Porto Alegre se degradou muito naqueles anos, e acredito que tenha sido, nos anos 40 e 50, cidade bem menos hostil ao ser urbano. Uma das coisas que me faltam na cidade de hoje, é um aprazível bordel que havia no coração da cidade, do qual esqueci o nome mas não suas mulheres, em um segundo andar, na esquina da Rua da Praia com a Ladeira. Era ornado de aquários e eu costumava ir lá mais para meditar entre os peixinhos e as belas do que para saciar minha fome de carne.

Morreu a Porto Alegre de Jockyman, como morreu a minha também. Brasileiro não gosta de preservar o passado. Se vou a Paris hoje, freqüento cafés e instituições centenárias. Aqui no Brasil, restaurante que tiver meio século já pode se considerar antigo. Mas isso de querer comparar Porto Alegre com Paris, o finado Jockyman me desculpe. É affonsocelsimo de gaúcho ufanista.

Faltam a Porto Alegre algumas coisinhas, como torre Eiffel, Champs Elysés, Quartier Latin, Louvre, Sorbonne, Collége de France, Notre Dame, boulevard Hausmann, Quartier Latin, Jardin Luxembourg, Place des Vosges, Faubourg Sainte Honoré, l’Opera, Rive Gauche e la Seine. Faltam ainda o Procope, Café de Flore, La Rotonde, Select Latin, Chez Lipp, Au Pied de Couchon, Aux Charpentiers... Y algunas cositas más.

Isso sem falar nos Balzacs e Prousts da vida, Camus e Sartres (vá lá, apesar de sua confusão mental. Há ainda o fator geográfico; Paris, situada no centro de um continente que formatou a cultura ocidental, continua séculos há frente de uma cidade cravada na ponta sul de um país que até hoje não tomou jeito.

Em sua crônica, Jockyman me lembra uma escritora,creio que carioca, que ousou afirmar, sem rubor algum, nas Jornadas Literárias de Passo Fundo: “pena que Platão não conheceu Passo Fundo”.

A MORTE DA RUA DA PRAIA

Assisti a morte da Rua da Praia.

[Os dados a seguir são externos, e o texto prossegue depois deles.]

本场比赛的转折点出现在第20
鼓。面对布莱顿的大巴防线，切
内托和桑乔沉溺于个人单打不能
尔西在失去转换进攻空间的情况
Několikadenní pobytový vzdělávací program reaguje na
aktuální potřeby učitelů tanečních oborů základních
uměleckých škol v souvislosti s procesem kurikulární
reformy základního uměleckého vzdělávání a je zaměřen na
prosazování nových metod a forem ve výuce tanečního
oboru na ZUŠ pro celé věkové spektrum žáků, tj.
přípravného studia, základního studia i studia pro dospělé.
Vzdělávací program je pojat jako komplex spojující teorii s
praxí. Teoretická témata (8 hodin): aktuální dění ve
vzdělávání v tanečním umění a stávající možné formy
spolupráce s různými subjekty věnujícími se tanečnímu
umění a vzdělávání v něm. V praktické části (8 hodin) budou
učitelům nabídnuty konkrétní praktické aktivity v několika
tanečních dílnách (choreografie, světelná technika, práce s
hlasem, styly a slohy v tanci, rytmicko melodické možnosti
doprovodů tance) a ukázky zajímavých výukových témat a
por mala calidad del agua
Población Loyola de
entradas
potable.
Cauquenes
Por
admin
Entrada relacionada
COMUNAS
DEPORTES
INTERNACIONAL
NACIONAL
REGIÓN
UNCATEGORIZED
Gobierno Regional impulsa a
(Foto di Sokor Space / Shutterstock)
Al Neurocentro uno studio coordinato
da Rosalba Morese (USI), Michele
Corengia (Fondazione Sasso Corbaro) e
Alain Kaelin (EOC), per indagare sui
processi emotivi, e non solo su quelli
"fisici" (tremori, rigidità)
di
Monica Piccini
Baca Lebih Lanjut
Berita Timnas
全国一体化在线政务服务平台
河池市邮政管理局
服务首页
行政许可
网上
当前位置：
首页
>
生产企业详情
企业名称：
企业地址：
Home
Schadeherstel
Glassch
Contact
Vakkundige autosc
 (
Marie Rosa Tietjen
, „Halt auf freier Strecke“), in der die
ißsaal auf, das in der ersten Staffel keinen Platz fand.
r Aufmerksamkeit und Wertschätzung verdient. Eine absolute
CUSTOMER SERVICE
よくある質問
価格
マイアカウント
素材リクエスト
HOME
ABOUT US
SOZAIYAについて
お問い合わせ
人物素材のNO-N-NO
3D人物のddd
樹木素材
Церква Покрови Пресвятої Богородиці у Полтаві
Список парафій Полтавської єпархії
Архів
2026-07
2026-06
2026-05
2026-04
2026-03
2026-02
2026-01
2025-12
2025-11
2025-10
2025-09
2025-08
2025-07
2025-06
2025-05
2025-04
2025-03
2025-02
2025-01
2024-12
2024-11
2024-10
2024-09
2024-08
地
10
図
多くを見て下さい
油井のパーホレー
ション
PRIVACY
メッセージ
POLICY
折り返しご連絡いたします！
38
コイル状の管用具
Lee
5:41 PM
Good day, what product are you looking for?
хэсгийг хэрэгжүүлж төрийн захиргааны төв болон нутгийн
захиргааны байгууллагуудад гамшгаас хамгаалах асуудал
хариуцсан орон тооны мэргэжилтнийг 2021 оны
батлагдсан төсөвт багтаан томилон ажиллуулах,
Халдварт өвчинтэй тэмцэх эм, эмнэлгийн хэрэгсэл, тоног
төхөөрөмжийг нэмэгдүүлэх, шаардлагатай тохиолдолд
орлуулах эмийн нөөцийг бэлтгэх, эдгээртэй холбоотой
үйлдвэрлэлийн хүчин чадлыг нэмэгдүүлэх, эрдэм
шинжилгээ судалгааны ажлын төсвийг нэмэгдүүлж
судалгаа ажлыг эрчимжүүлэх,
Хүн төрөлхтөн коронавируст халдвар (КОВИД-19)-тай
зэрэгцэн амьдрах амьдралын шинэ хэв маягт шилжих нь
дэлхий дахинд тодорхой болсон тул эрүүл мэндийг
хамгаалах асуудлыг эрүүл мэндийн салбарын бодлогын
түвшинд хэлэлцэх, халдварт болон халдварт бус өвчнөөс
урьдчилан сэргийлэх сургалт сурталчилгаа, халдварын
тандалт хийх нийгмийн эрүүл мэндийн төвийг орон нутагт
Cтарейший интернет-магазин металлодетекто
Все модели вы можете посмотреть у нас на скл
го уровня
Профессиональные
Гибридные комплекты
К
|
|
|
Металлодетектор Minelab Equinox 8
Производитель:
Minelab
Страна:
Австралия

Nos anos 70, escrevi:

A Rua da Praia, mais que uma rua, é um estilo de vida do porto-alegrense. Um estilo que está, aos poucos, morrendo. Bancos, financeiras e novas construções estão substituindo bares e cinemas. A Coletânea, último refúgio de quem gosta de um papo entre lombadas de livros, tem seus dias contados. E o estilo de vida ameno e calmo, sem angústias, do habitante da Rua da Praia, vai aos poucos acabando. A Rua está morrendo. Não adianta calçadão. Só bares e mesas podem salvá-la.

Nestes últimos anos, a Rua da Praia recebeu um violento ataque de uma praga que vem do Oriente — a lancheria.(Em São Paulo diz-se lanchonete). A lancheria é uma máquina fantástica de reproduzir dinheiro. É investimento seguro. Altamente lucrativo. E econômico. Não exige muito espaço, dispensa garçons, o cliente não esquenta muito o assento, não fica conversando fiado e tirando o lugar de outros.

Mas o gaúcho urbano, o gaúcho a pé, esqueceu um detalhe. Deixou o cavalo no campo, livre e sem arreios, retouçando nas invernadas. E veio para a cidade para ser tratado como cavalo. Ao entrar numa lancheria não se dá conta de estar indo a trote largo para uma cavalariça. Entra e sai por um brete. Toma lugar na manjedoura e se debruça sobre o bornal.

Enfim, eu também faço isso. Mas como invejo, nessas ocasiões, aquele outro que ficou pastando nas coxilhas!